Annie reluctantly agreed to go, but she gave explicit instructions to her neighbor: “Whatever you do, don’t let my cat outdoors. He has never been out in his life, and he would not know what to do.”
The neighbor heard nothing from Annie for two weeks, and then came a postcard which stated, “I am having a wonderful time. Please let my cat out.”
Our lesson this week is on “challenges.” Challenges inevitably demand changes. Unfortunately, we Baptists often find ourselves reluctant to change. The message of the church never changes, but the method for sharing that message must change as each new generation arises.
Several years ago an editorial in the Biblical Recorder caused me to change the way I was sharing the message of Jesus.

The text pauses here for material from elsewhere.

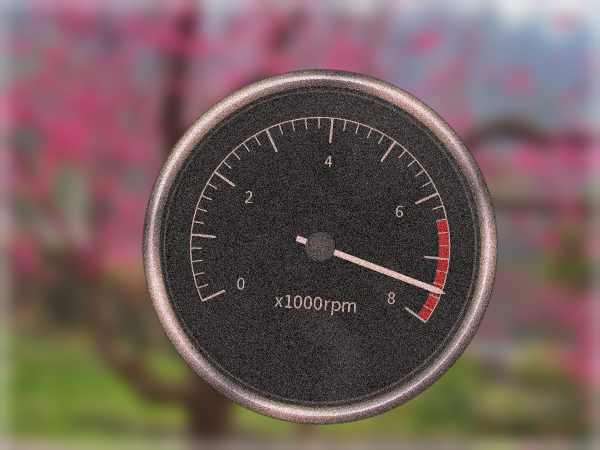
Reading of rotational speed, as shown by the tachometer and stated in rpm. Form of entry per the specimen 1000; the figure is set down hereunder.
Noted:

The article stated that since 1980 the population of North Carolina had grown by 29 percent but membership in North Carolina Baptist churches had only grown by 5 percent. Why? Many churches are not adequately prepared to transition to the challenges of the future. We do not effectively understand the cultural shifts that surround us, and, therefore, we have not learned how to focus our message and our ministries through the lens of culture. The need exists to offer the gospel through new and innovative ways.
Our willingness to change is almost always contingent on our willingness to trust a Lord who says “Behold, I make all things new.” Faith is not a creed; it is a passion.
Our message is not a doctrine; it is a person. That person is our Lord. He is calling us to “follow me.” If we can begin a new journey with Jesus, then we may also find the courage to “let the cat out.”